À la fin de la première moitié de 1600, Panama comptait plus de 30 à 40 000 âmes ; près de 2 000 habitations de riches marchands, disent les historiens, construites en cèdres odorants, dans le goût des demeures d’Andalousie, s’élevaient, entourant des patios frais dans lesquels le soleil ne pénétrait jamais. Les employés, les ouvriers, les pauvres gens vivaient dans 5 000 autres maisons de cèdres également. Des Génois faisant la banque et le commerce des nègres, possédaient un comptoir.

Dès 1517, l’empereur Charles-Quint avait accordé à des négociants de cette nationalité, le privilège d’introduire en Amérique des nègres d’Afrique.

Deux grandes églises, huit monastères, dont les chapelles scintillaient sous leur parure d’argent, un hôpital, se dressaient au milieu de cette ville, active, opulente et heureuse, quand, en 1671, elle fut ruinée de fond en comble par Morgan.
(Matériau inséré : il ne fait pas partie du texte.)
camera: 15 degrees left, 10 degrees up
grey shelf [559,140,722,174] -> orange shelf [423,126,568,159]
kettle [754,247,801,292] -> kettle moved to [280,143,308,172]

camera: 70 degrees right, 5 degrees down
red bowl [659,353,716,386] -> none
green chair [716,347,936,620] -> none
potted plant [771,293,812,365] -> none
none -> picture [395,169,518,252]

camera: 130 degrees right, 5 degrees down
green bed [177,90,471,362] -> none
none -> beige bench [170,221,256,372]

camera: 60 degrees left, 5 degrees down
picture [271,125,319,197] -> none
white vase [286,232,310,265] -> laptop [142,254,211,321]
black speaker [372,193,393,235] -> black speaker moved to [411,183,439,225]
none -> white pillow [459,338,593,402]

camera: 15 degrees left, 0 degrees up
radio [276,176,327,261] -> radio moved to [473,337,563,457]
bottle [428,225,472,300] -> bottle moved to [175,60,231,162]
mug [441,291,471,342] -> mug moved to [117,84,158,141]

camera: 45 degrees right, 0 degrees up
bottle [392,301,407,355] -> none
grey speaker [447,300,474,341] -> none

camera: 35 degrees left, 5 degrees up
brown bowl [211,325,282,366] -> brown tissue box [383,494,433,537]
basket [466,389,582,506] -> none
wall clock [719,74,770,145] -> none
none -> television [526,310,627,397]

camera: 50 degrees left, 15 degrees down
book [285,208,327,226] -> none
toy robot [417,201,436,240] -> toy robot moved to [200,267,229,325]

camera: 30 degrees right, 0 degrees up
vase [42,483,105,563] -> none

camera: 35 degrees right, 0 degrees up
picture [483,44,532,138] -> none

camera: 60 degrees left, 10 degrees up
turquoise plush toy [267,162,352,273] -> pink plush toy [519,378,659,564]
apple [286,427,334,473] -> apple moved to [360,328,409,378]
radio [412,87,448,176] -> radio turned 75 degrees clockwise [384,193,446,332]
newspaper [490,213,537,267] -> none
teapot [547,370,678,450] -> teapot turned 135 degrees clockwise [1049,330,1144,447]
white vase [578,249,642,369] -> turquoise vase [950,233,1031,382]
Sous l’impulsion de ce chef remarquable, les boucaniers avaient atteint le sommet de leur réputation. Au mois de décembre 1670, quittant les îles de la mer des Antilles, ils tinrent un conseil de guerre au Cap Tiberon, afin de savoir s’ils iraient piller Carthagène, La Vera Cruz ou Panama. Pour son malheur, cette dernière ville fut choisie.

Après s’être emparé du château de Chagres, Morgan, à la tête de 1 200 hommes, et d’un peu d’artillerie, marcha de l’avant. Avec une rare imprévoyance pour des gens qui, le plus généralement, ne pouvaient compter que sur eux-mêmes, les boucaniers n’emportèrent aucun approvisionnement. Les Espagnols firent le vide devant eux ; aussi, dès le lendemain du départ, n’eurent-ils d’abord, pour tromper leur faim, que la ressource de fumer, puis de manger le cuir des guêtres et des gibernes. C’est donc dans un état lamentable qu’ils parvinrent devant la ville convoitée, défendue par de la cavalerie, quatre régiments d’infanterie, du canon et des taureaux sauvages que des nègres et des Indiens lancèrent sur eux.

Malheureusement pour les Espagnols, leur plan de défense avait été si mal conçu que dès le premier choc ils furent défaits.